The replacement of rolling stock, along with the rehabilitation of deteriorated northern New Brunswick tracks (which reduce passenger train speeds to 30 km/hr in some places) would cost the federal government somewhere in the neighbourhood of $300 million, says Bartlett.
That’s a fraction of what the federal government has promised to spend on the busy Windsor-Quebec rail corridor, which reopened for service nearly a year before The Ocean, in September 2020.
“To put it in perspective, the public investment required here would be about the same as what it would cost to build 30 kilometres of divided highway,” says Bartlett. “It’s not a big ticket item. But again, the political will has to be there to do it.”
In the midst of a climate crisis, and a federal infrastructure boom, one might expect rail investment to be more popular in Canada. “We’re seeing it as close as the US, which hasn’t exactly been a world leader in investment in passenger rail,” says Bartlett. “Amtrak is in expansion mode. We don’t see any sign that VIA is in any kind of expansion mode outside the [Windsor-Quebec] corridor. Granted, they have to start somewhere, and I guess the place that generates the vast majority of their passenger revenues is a good place to start.”
But Bartlett sees a case for more modest investment outside of dense central Canada. “It doesn’t have to be the really expensive stuff that is only justified in high population corridors,” says Bartlett. “Here in Atlantic Canada, a more modest investment would satisfy the need. As long as the track is fixed, the equipment is new and reliable, and the schedule is frequent enough that it meets the public’s need.”

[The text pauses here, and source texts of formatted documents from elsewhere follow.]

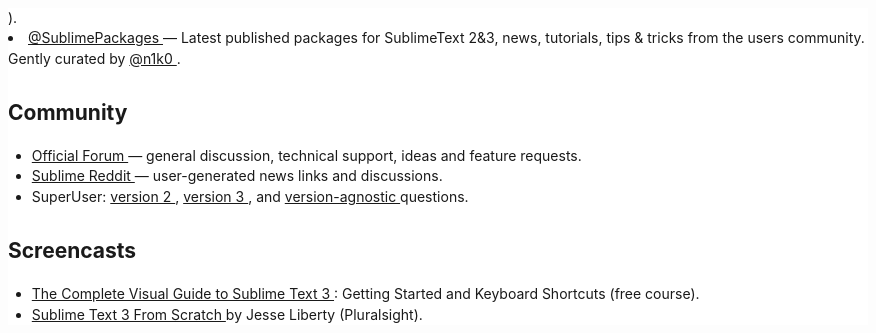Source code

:   </a>
  ).
 </li>
 <li>
  <a href="https://twitter.com/SublimePackages">
   @SublimePackages
  </a>
  — Latest published packages for SublimeText 2&3, news, tutorials, tips & tricks from the users community. Gently curated by
  <a href="https://twitter.com/n1k0">
   @n1k0
  </a>
  .
 </li>
</ul>
<h2>
 Community
</h2>
<ul>
 <li>
  <a href="http://www.sublimetext.com/forum/">
   Official Forum
  </a>
  — general discussion, technical support, ideas and feature requests.
 </li>
 <li>
  <a href="https://www.reddit.com/r/SublimeText">
   Sublime Reddit
  </a>
  — user-generated news links and discussions.
 </li>
 <li>
  SuperUser:
  <a href="http://superuser.com/questions/tagged/sublime-text-2">
   version 2
  </a>
  ,
  <a href="http://superuser.com/questions/tagged/sublime-text-3">
   version 3
  </a>
  , and
  <a href="http://superuser.com/questions/tagged/sublime-text">
   version-agnostic
  </a>
  questions.
 </li>
</ul>
<h2>
 Screencasts
</h2>
<ul>
 <li>
  <a href="https://scotch.io/bar-talk/the-complete-visual-guide-to-sublime-text-3-getting-started-and-keyboard-shortcuts">
   The Complete Visual Guide to Sublime Text 3
  </a>
  : Getting Started and Keyboard Shortcuts (free course).
 </li>
 <li>
  <a href="http://www.pluralsight.com/courses/sublime-text-3-from-scratch">
   Sublime Text 3 From Scratch
  </a>
  by  Jesse Liberty (Pluralsight).
 </li>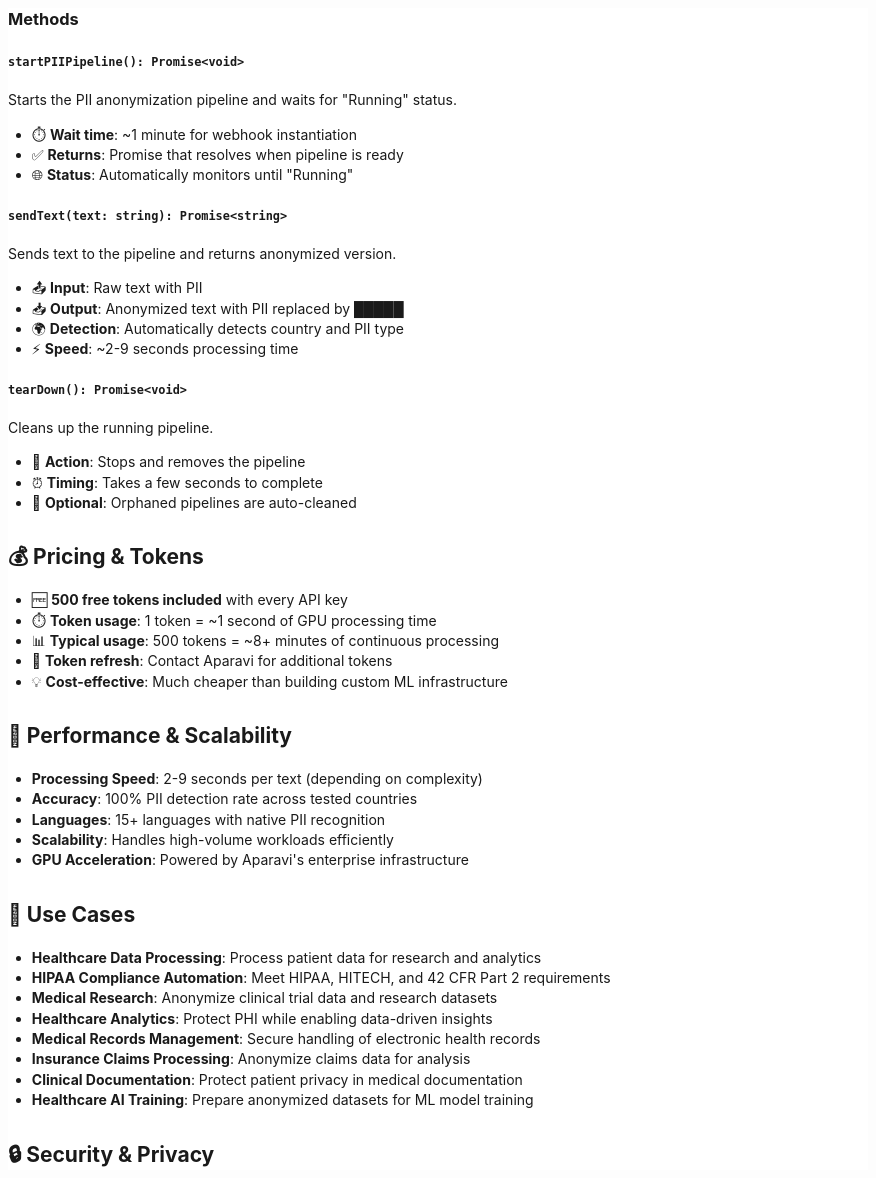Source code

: ### Methods

#### `startPIIPipeline(): Promise<void>`
Starts the PII anonymization pipeline and waits for "Running" status.
- ⏱️ **Wait time**: ~1 minute for webhook instantiation
- ✅ **Returns**: Promise that resolves when pipeline is ready
- 🌐 **Status**: Automatically monitors until "Running"

#### `sendText(text: string): Promise<string>`
Sends text to the pipeline and returns anonymized version.
- 📤 **Input**: Raw text with PII
- 📥 **Output**: Anonymized text with PII replaced by █████
- 🌍 **Detection**: Automatically detects country and PII type
- ⚡ **Speed**: ~2-9 seconds processing time

#### `tearDown(): Promise<void>`
Cleans up the running pipeline.
- 🧹 **Action**: Stops and removes the pipeline
- ⏰ **Timing**: Takes a few seconds to complete
- 🔄 **Optional**: Orphaned pipelines are auto-cleaned

## 💰 **Pricing & Tokens**

- 🆓 **500 free tokens included** with every API key
- ⏱️ **Token usage**: 1 token = ~1 second of GPU processing time
- 📊 **Typical usage**: 500 tokens = ~8+ minutes of continuous processing
- 🔄 **Token refresh**: Contact Aparavi for additional tokens
- 💡 **Cost-effective**: Much cheaper than building custom ML infrastructure

## 🚀 **Performance & Scalability**

- **Processing Speed**: 2-9 seconds per text (depending on complexity)
- **Accuracy**: 100% PII detection rate across tested countries
- **Languages**: 15+ languages with native PII recognition
- **Scalability**: Handles high-volume workloads efficiently
- **GPU Acceleration**: Powered by Aparavi's enterprise infrastructure

## 🌟 **Use Cases**

- **Healthcare Data Processing**: Process patient data for research and analytics
- **HIPAA Compliance Automation**: Meet HIPAA, HITECH, and 42 CFR Part 2 requirements
- **Medical Research**: Anonymize clinical trial data and research datasets
- **Healthcare Analytics**: Protect PHI while enabling data-driven insights
- **Medical Records Management**: Secure handling of electronic health records
- **Insurance Claims Processing**: Anonymize claims data for analysis
- **Clinical Documentation**: Protect patient privacy in medical documentation
- **Healthcare AI Training**: Prepare anonymized datasets for ML model training

## 🔒 **Security & Privacy**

Although some government MPs are “quietly advocating” for broader investment, says Bartlett, “they’re somewhat muzzled by party discipline, and there’s no apparent political will at the cabinet level to do anything about the rail passenger needs of Atlantic Canada.”
“We like to keep reminding both VIA management, but more importantly, the government of Canada, that Canada does not end at Quebec City,” says Bartlett. “And we have a right to expect a reasonable amount of passenger rail service, and the bare minimum should be a daily train operating on a decent schedule with modern equipment.”